I know how rough it can be, particularly when starting out. Believe in yourself, in what you write, and keep learning the craft.
The DO NOTS:
1. Do not go on and on in your query. No matter how wonderful you are, and no matter how fascinating it is to you to describe hundreds of pages of your novel in loving detail — it’s boring. Accept it and move on.
It’s the reading of the book that needs to be engaging and engrossing, and the only way an agent or editor may get to that is if your synopsis in your query letter is engaging, too.
2. Do not suck up. Seriously. No kissing of the derriere will sell your novel to any editor or agent, even if it works with your boss.
On the other hand, don’t insult ’em either, obviously.
Be direct, respectful, and as brief as you possibly can (but make sure you get across the gist of what’s great in your novel.)
All right, here goes.
This was part of a letter I sent to an aspiring novelist who asked about the query. It includes two “off the top of my head” synopses of novels of mine put in the form that I believe it is good to think about.
Do not imitate what I’ve written. Get the SPIRIT of it.
Your book has got to sell itself. The best you can do is pitch it, and step out of the way so your novel can work its magic on the editor or agent.
Having said that you absolutely need to make your story come alive in a few sentences. I can’t do that for you, but you can.
HERE’S THE DEEP DARK SECRET OF PITCHING YOUR NOVEL:
Imagine you have less than a minute to tell your friend about a great movie you just saw, or a terrific book you just read. In fact, pick one that you loved.
Describe it quickly, on paper. I bet you can do this in under a minute. If you can’t, then practice, practice, practice.
Find out what is unique and compelling in your book and put that into a few sentences.
Work on it.
Cut, shape, and take ten minutes afterward to make sure these sentences work.
The premise of your novel needs to be strong enough to be summed up quickly — otherwise, it stands a chance of sounding like a muddle or a series of abstractions that can’t find anything concrete to rest upon.

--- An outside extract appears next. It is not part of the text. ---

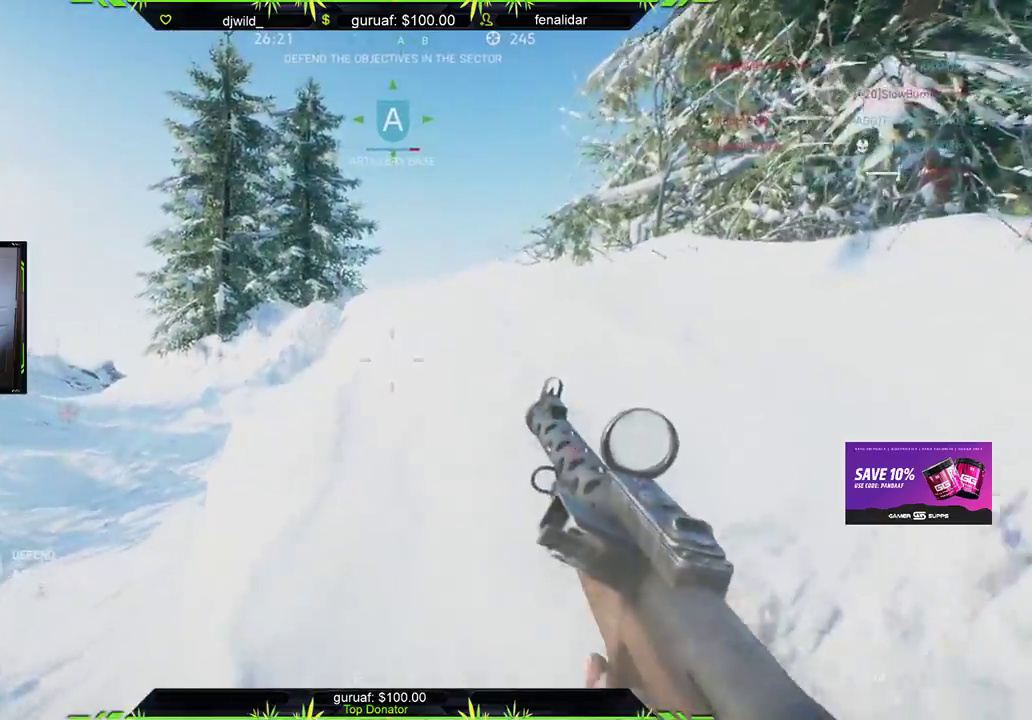
{"buttons": [], "left_stick": "up", "right_stick": "center", "events": [[17, "A", "up"], [100, "L3", "down"], [233, "right_stick", "down"], [367, "L3", "up"], [467, "right_stick", "center"]]}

Plus this synopsis has to be interesting. And brief.
If you really want this book to sell, you have to be tough on this kind of stuff and make the leap to professionalism.
It’s simpler than you suspect.
If your novel has a strong premise, and you understand this premise (as you should — you had to believe in it enough to write an entire novel, right?) whittle those words down to three to six sentences that are compelling and at least tell what’s most important about the story:
Think in terms of the big picture.
Here’s an example for my novel Bad Karma, written under my pen name Andrew Harper:
“A beautiful, murderous patient of a psych hospital for the criminally insane is obsessed with the psych tech who cares for her. When he and his family vacation on Catalina Island off the coast of California, she goes on a rampage and escapes to hunt them down — because she believes that he is the reincarnation of a lover from her past life — Jack the Ripper. This is a fast-paced thriller dealing with reincarnation, human madness, and murder — set at both a psych hospital as well as on Catalina Island, with flashbacks to 19th century London with the Jack the Ripper scenes.”